The most important examples in my mind are DBpedia and Freebase. There are hundreds of fun and informative web sites to be created based on those data sets, although you'll need to invest in data cleaning to make anything commercially viable.
Generic databases can also provide world knowledge to NLP systems -- DBpedia Spotlight, for instance, is an NLP named entity recognized system based on world knowledge that's (almost) entirely ignorant of grammar. After a year of development it's competitive with commercial grammar-based systems that have been under development for decades... And I believe it's going to make more progress in the next two years than conventional systems.
Unfortunately, Facebook's Open Graph protocol/API isn't open enough to enable interesting applications.
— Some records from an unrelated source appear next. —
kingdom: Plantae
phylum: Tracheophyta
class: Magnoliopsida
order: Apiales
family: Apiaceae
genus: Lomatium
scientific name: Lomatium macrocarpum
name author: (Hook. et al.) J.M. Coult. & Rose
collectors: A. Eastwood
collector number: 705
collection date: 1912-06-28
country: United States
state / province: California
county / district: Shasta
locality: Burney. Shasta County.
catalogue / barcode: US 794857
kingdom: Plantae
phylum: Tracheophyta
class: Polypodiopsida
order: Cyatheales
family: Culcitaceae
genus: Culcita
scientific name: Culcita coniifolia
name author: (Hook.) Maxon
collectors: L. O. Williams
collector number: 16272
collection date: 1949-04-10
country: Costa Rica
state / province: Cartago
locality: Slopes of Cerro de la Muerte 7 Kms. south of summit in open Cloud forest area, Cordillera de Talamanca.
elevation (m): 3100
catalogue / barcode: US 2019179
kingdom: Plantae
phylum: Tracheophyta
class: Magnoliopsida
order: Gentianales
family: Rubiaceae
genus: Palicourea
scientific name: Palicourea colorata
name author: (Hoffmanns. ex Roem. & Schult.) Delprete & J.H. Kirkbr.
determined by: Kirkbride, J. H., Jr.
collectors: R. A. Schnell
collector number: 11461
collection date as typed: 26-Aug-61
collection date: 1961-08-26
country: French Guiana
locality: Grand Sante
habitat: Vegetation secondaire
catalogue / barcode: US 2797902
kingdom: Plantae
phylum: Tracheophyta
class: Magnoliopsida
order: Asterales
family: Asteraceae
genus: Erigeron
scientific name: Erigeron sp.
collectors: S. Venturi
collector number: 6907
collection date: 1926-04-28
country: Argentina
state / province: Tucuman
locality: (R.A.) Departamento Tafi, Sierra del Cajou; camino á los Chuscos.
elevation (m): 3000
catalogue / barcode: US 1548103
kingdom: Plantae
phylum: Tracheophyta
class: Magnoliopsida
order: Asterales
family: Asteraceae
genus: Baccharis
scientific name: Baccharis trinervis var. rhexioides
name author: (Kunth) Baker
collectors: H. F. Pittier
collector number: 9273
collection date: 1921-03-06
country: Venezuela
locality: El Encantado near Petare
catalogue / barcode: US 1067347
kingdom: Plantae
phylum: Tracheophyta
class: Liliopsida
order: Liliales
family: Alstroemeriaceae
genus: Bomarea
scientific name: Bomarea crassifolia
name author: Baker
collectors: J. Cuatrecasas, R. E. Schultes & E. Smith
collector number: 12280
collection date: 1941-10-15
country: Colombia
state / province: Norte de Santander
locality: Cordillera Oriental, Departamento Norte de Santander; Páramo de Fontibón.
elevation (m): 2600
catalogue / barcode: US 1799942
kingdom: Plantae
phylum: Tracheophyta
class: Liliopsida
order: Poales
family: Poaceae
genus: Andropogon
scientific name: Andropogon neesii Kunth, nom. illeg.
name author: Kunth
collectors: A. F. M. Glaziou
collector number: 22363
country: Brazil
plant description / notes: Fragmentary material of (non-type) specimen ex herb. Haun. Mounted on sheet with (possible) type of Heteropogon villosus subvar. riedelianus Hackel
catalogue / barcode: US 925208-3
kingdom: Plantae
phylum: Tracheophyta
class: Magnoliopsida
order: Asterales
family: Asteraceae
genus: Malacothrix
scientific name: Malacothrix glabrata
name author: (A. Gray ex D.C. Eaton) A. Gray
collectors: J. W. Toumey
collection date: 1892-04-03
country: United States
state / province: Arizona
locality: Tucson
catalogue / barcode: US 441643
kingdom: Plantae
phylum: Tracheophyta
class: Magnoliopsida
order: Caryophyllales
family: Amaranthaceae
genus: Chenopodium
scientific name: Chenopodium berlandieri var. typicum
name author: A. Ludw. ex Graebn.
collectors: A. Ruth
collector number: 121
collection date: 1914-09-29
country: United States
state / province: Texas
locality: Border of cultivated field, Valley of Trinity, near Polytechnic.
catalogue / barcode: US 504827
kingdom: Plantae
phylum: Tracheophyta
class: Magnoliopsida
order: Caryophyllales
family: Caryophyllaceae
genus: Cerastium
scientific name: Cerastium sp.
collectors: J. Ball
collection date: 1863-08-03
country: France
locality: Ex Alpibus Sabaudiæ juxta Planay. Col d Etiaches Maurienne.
For instance, Facebook has created pages for most topics in Wikipedia -- these can, on an individual basis, be reconciled to DBpedia topics, but there's the complication that often the "official" page for something in Freebase is a page managed by the entity, not the one from Wikipedia. With a reconciliation API or NT file, it would be easy to crosswalk Facebook pages with Dbpedia and Freebase data, but as it is, it's not easy.
(2) "Enterprise" Data Integration
All the time there's some story in the news about how a big organization is doing a project that involves integrating a large number of legacy systems. For instance, CALPERS (California's State Pension System) is integrating more than 60 legacy systems to make a system that will be helpful to state employees as well as CALPERS workers. Projects like this always run over budget and over schedule, and it would be great to have something that lowers cost and squeezes out risks.
I think a system based on declarative and logic programming could be a big improvement over the status quo. RDF is a good candidate for a 'universal' data model that can express information that exists in different kinds of databases.
One mode is to deal with a limited amount of information at a time (say a single customer) so that we don't abuse the scalability limits of highly expressive reasoners. The Amdocs example that Craig brings up is a good example.
Another mode is to 'throw it all into a triple store.' Many data warehousing applications use Star Schemas and bitmap indices which are similar in organization and performance to many triple stores -- RDF technology can be more competitive in this space than it is in OLTP.